In its 2020 general election manifesto, Sinn Féin pledged to abolish third-level fees and increase the student maintenance grant by 10 per cent. The party’s costings estimate that abolition of fees would cost €243 million.

Reacting to news that the Department of Higher Education plans to publish legislation to drastically reform higher education institutions governance structures this year, Conway-Walsh said: “I think everything should be looked at. I think this is an opportunity to examine things but what I would caution against is not fixing things that aren’t broken”.

“I think it’s very important to have governance legislation and I think that there needs to be a uniformity but not to an extent where you are fixing things that aren’t broken in the first place and I think we need to hear all voices around this.”

On the topic of remuneration for student nurses and midwives on placement, Conway-Walsh cited Sinn Féin’s motions in the Dáil in support of paying student nurses and midwives as evidence of their support.
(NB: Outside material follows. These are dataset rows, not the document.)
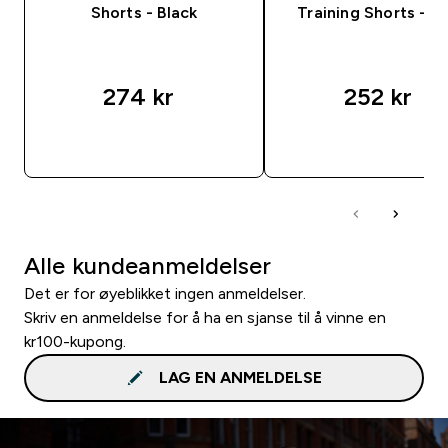
Shorts - Black
Training Shorts - B
274 kr‎
252 kr‎
RASKT KJØP
RASKT KJØP
Alle kundeanmeldelser
Det er for øyeblikket ingen anmeldelser.
Skriv en anmeldelse for å ha en sjanse til å vinne en
kr100-kupong.
LAG EN ANMELDELSE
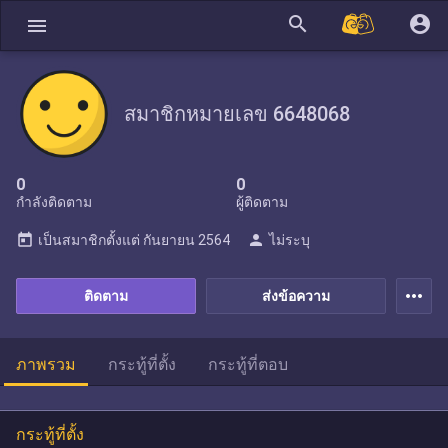
search
account_circle
menu
สมาชิกหมายเลข 6648068
0
0
กำลังติดตาม
ผู้ติดตาม
today
person
เป็นสมาชิกตั้งแต่
กันยายน 2564
ไม่ระบุ
more_horiz
ติดตาม
ส่งข้อความ
ภาพรวม
กระทู้ที่ตั้ง
กระทู้ที่ตอบ
กระทู้ที่ตั้ง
When asked whether any payment introduced should continue after the coronavirus pandemic has ended, Conway-Walsh responded: “Oh no for sure it would, it’s just that the pandemic has really highlighted it.”
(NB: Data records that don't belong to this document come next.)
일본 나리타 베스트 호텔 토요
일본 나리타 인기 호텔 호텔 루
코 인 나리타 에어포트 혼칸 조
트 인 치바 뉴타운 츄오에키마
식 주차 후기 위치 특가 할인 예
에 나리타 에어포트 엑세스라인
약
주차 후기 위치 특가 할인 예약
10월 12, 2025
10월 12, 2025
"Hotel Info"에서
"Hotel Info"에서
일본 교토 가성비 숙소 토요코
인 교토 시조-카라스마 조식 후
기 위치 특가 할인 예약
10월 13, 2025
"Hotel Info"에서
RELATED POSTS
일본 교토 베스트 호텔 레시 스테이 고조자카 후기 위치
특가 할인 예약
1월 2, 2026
“When we’re clapping for frontline workers are we clapping for everybody else except student nurses? It’s not right, but it would continue on after the pandemic because the work is still there to be done. The very least we can do is pay people who are working so hard within the system.”

Regarding sexual assault on campus, which Higher Education Minister Simon Harris has described as an “epidemic”, Conway-Walsh said that Sinn Féin would “resource the students’ unions better and you resource it so you have specific personnel on campus that can provide support”.

On whether remote learning has a future in higher education, Conway-Walsh said she does think remote learning has a place but “if we had the vaccine rollout in the way that we need it here that things will change for students.”

“My concern would be that this experience that students have had wouldn’t continue into the rest of their learning and into their work lives”.

When asked about what type of provost should be elected in Trinity this year, Conway-Walsh instead reflects on her meeting with current Provost Patrick Prendergast. Describing the Provost as someone who is “very open, to really value equality and equality of access to Trinity.”

“I think when you’re starting off with an ethos from that point of view I think you’re on the right road.”